[Math] How is the Jacobian the derivative if they have different dimensions

derivativesmatrix-calculusmultivariable-calculus

I understand the proof that the Jacobian matrix is the best linear approximation of a function in the limit. But since it's a matrix it has different dimensions than the original function, shouldn'the it be a vector too?
Given the Jacobian how would I find or plot where it takes some given 'input'? Since the derivative is a function I suppose one could transform it into something like f'(x1,…..,×n)=(y1,…..,yn)

I tried to be as clear as possible but I don't think I put it well into words.


EDIT: Clarifiyng, my question is how do I find, explicitly, an arbitray element of image of the derivative. Does it need two vectors/points to be defined? If so, why not only one point as in single variable calculus?

Best Answer

There’s a subtle misunderstanding in your question that might be the source of some confusion. The Jacobian matrix (i.e., the differential) isn’t the best linear approximation to a function near a point $\mathbf x_0$. It’s the best linear approximation to the change in the function’s value near the point. That is, $$\Delta f_{\mathbf x_0}=f(\mathbf x_0+\Delta\mathbf x)-f(\mathbf x_0)=\operatorname{d}f_{\mathbf x_0}[\Delta\mathbf x]+o(\|\Delta \mathbf x\|).$$ Observe that $\operatorname{d}f_{\mathbf x_0}$ operates on a displacement $\Delta\mathbf x$ (technically, on a vector in the tangent space at $\mathbf x_0$), not on an element of $f$’s domain. If $f:\mathbb R^n\to\mathbb R^m$, then $\operatorname{d}f:\mathbb R^n\to\mathbb R^m$, and in matrix terms this linear transformation is represented by multiplication by the $m\times n$ matrix $\mathbf{Jac}_f(\mathbf{x_0})$, i.e., $$\operatorname{d}f_{\mathbf x_0}:\mathbf h\mapsto\mathbf{Jac}_f(\mathbf{x_0})\,\mathbf h,$$ where $\mathbf h$ is the $1\times n$ column vector corresponding to $\Delta\mathbf x$. One way to think of $\operatorname{d}f$ is as a rule that assigns an $m\times n$ matrix, $\mathbf{Jac}_f(\mathbf{x})$, to each point $\mathbf x$ of the domain of $f$. The matrix can vary from point to point, of course.

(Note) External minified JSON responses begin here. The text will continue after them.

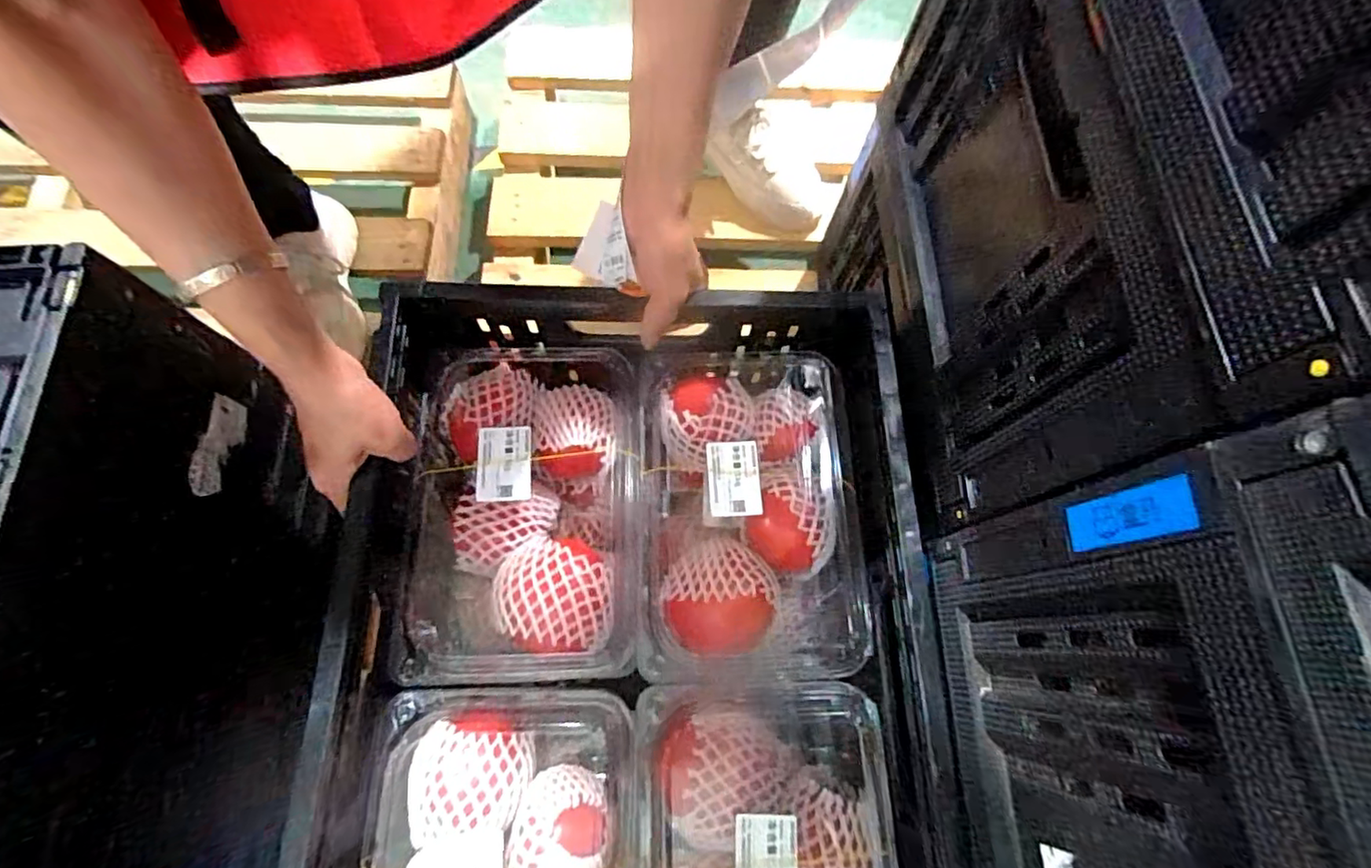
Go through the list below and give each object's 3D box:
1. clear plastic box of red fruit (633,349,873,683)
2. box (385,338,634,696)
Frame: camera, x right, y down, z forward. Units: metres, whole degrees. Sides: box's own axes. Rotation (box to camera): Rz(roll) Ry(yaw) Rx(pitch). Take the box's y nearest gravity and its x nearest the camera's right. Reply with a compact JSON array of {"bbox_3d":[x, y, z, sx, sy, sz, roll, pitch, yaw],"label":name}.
[{"bbox_3d":[0.049,0.058,0.505,0.178,0.095,0.278,-2,72,1],"label":"clear plastic box of red fruit"},{"bbox_3d":[-0.134,0.059,0.497,0.192,0.092,0.273,-3,72,1],"label":"box"}]

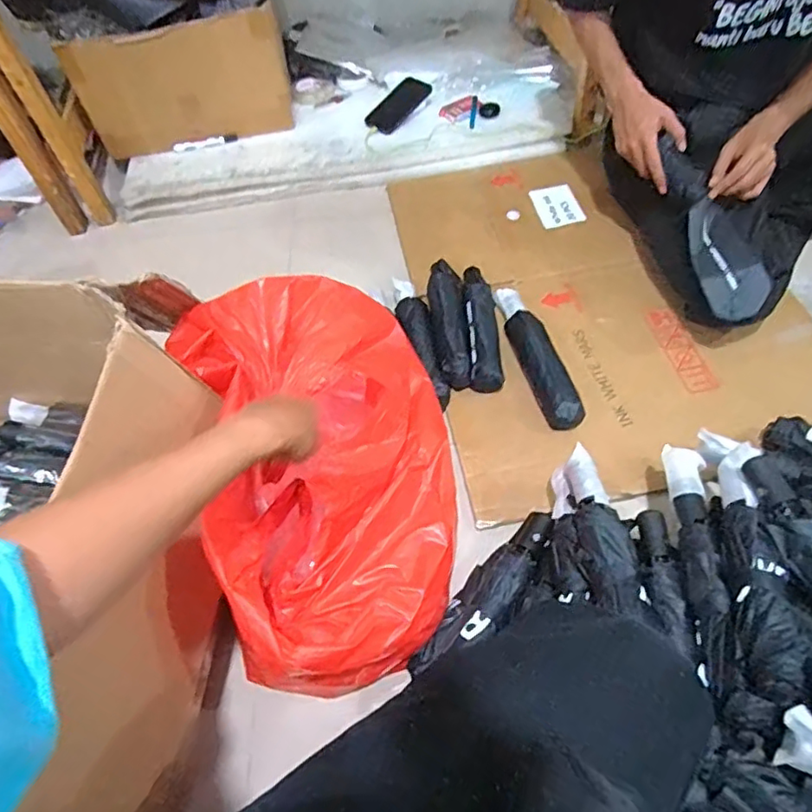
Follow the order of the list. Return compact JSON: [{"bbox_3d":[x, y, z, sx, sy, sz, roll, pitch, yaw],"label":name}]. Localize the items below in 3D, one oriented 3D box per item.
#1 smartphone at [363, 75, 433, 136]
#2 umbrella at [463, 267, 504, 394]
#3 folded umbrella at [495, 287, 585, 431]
[{"bbox_3d":[-0.017,-0.703,1.391,0.095,0.009,0.184,34,72,21],"label":"smartphone"},{"bbox_3d":[0.130,-0.145,1.040,0.056,0.041,0.280,-2,55,4],"label":"umbrella"},{"bbox_3d":[0.214,-0.089,0.994,0.073,0.059,0.297,-14,55,-4],"label":"folded umbrella"}]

As a concrete example, take $f:(x,y)\mapsto x^2-y^2$ as in your comments to another answer. The Jacobian at the point $(x_0,y_0)$ is the $1\times 2$ matrix $\begin{bmatrix}2x_0&-2y_0\end{bmatrix}$, so the best linear approximation to $f$ at $(x_0,y_0)$ is $$\begin{align}f(x,y)&\approx f(x_0,y_0)+\begin{bmatrix}2x_0&-2y_0\end{bmatrix}\begin{bmatrix}x-x_0\\y-y_0\end{bmatrix} \\ &= x_0^2-y_0^2+2x_0(x-x_0)-2y_0(y-y_0).\end{align}$$ To illustrate this with some concrete values, $$f(3.2,-5.1)\approx3^2-(-5)^2+\begin{bmatrix}6&10\end{bmatrix}\begin{bmatrix}0.2&-0.1\end{bmatrix}^T=9-25+0.2=-15.8.$$ The actual value is $-15.77$.

A somewhat more interesting example is $f:\begin{bmatrix}x\\y\\z\end{bmatrix}\mapsto\begin{bmatrix}x^2-y^2+3z\\2xy\end{bmatrix}$. The Jacobian is $\begin{bmatrix}2x&-2y&3\\2y&2x&0\end{bmatrix}$, and so $$f(x,y,z)\approx\begin{bmatrix}x_0^2-y_0^2+3z_0\\2x_0y_0\end{bmatrix}+\begin{bmatrix}2x_0&-2y_0&3\\2y_0&2x_0&0\end{bmatrix}\begin{bmatrix}x-x_0\\y-y_0\\z-z_0\end{bmatrix}$$ and $$f(3.2,-5.1,1.7)\approx\begin{bmatrix}3^2-(-5)^2+3\cdot1\\2\cdot3\cdot(-5)\end{bmatrix}+\begin{bmatrix}6&10&3\\-10&6&0\end{bmatrix}\begin{bmatrix}0.2\\-0.1\\0.7\end{bmatrix}=\begin{bmatrix}-13\\-30\end{bmatrix}+\begin{bmatrix}2.3\\-2.6\end{bmatrix}=\begin{bmatrix}-10.7\\-32.6\end{bmatrix}.$$ The actual value is $\begin{bmatrix}-10.67&-32.64\end{bmatrix}^T$.